朔望

sinfonia -Ⅱ

 §~聖ヨト暦331年エハの月黒みっつの日~§

古い石造りの壁と天井。窓は無く、むろん月の光も届かない。
巨大な石室を思わせるその部屋の中心には貫くように一筋の赤い絨毯が敷かれている。
薄暗く無機質な部屋の中で一際鮮やかな絨毯の先には金色に輝く縦長の椅子。
常々その装飾は悪趣味だと思っていたが、むろん口に出した事は無い。
薄暗い玉座の主は今は無く、ただじっと寒々しい静謐さを醸し出している。
遺跡を連想させるその造りは意図したものだろうか、とふと思った。
片膝をついている石畳が温かくなっている。足元から這い上がってくる黴の臭い。

――――こうしてもう、一時間にはなろうか。
当然絨毯の上など許されるはずも無く、顔を上げるだけでも周囲の叱責の対象になるだろう。

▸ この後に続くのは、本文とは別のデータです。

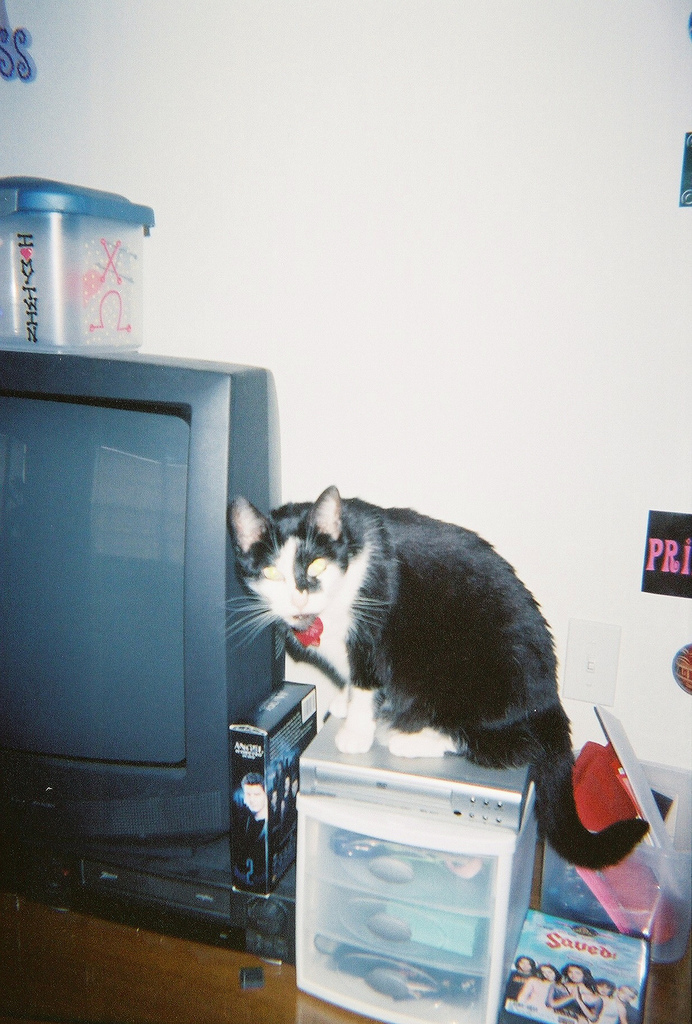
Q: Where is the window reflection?
A: On the tv.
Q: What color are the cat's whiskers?
A: White.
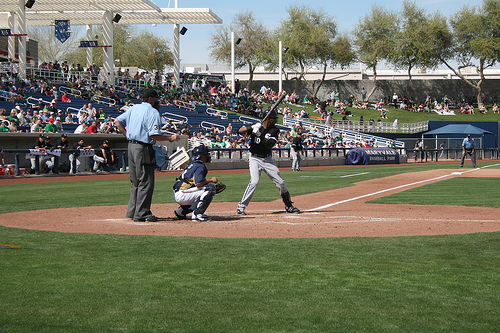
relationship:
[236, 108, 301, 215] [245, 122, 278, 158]
baseball player wearing shirt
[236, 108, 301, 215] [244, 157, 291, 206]
baseball player wearing pants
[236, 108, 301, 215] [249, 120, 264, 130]
baseball player wearing glove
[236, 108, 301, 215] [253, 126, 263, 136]
baseball player wearing glove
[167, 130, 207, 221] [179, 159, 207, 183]
catcher wearing top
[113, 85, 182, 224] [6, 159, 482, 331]
person standing on field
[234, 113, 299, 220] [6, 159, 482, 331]
person standing on field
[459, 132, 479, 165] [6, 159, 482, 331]
person standing on field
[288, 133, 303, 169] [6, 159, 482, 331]
person standing on field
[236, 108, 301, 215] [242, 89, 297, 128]
baseball player holding bat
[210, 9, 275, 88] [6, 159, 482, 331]
tree outside field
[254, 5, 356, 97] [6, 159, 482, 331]
tree outside field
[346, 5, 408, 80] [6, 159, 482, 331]
tree outside field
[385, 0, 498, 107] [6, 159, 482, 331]
tree outside field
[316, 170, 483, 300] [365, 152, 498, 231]
lines on field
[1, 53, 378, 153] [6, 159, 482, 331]
men on field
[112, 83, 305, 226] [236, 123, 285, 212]
men in uniform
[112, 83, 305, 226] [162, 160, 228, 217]
men in uniform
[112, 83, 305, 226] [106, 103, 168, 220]
men in uniform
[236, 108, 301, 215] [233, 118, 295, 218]
baseball player in uniform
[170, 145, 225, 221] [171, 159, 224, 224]
uniformed men in uniform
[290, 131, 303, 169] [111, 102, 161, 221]
uniformed men in uniform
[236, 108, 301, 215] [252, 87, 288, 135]
baseball player swinging bat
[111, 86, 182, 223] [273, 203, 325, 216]
umpire at home plate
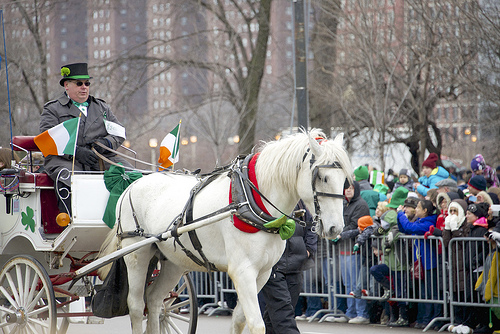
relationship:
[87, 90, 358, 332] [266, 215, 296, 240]
horse with bow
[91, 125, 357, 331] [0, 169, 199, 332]
horse pulling white carriage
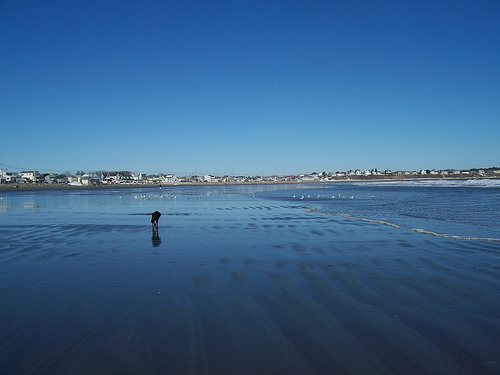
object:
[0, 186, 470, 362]
lake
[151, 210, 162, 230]
man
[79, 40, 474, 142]
sky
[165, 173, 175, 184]
buildings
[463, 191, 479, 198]
water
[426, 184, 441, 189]
wave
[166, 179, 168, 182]
snow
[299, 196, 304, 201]
birds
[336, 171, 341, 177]
houses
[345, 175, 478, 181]
land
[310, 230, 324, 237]
shadow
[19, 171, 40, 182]
house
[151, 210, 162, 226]
animal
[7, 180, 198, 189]
shoreline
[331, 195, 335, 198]
seagulls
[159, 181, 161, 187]
person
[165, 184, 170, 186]
sand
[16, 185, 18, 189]
dog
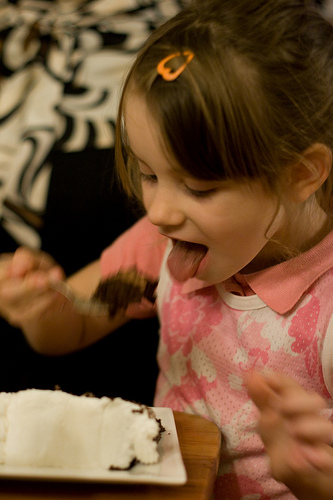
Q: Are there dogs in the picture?
A: No, there are no dogs.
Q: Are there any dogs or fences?
A: No, there are no dogs or fences.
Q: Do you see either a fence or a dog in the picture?
A: No, there are no dogs or fences.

「もしもの場合…………せめて、苦しまないように頼みます」
居並ぶ『反ルーグゥ派』。その殆どが情報部に所属する。
そして、全員が既に一致したある「情報」を掴んでいた。
サルドバルトでのファーレーンの報告と、王の最近の取り憑かれたような行動。
それらは、ある一つの仮説を立証し、浮かび上がらせていた。

 ――――王は、神剣の意志に飲み込まれている。

早急に、対策を立てねばならなかった。それも、最悪の場合を想定して。

目の前に立っているレスティーナ皇女が話し終えたのを確認して、一言だけ言葉を返す。
「それでは、失礼致します」
「………………」
満足とも後悔ともとれる溜息が聞こえてくる。いつもはそのまま立ち去る影が、小声で囁く。
「ごめんなさい、いつも貴女にだけこんな役目を負わせて…………」
「………………」

ファーレーンは僅かにかぶりを振って立ち上がり、そして声に背中を向けた。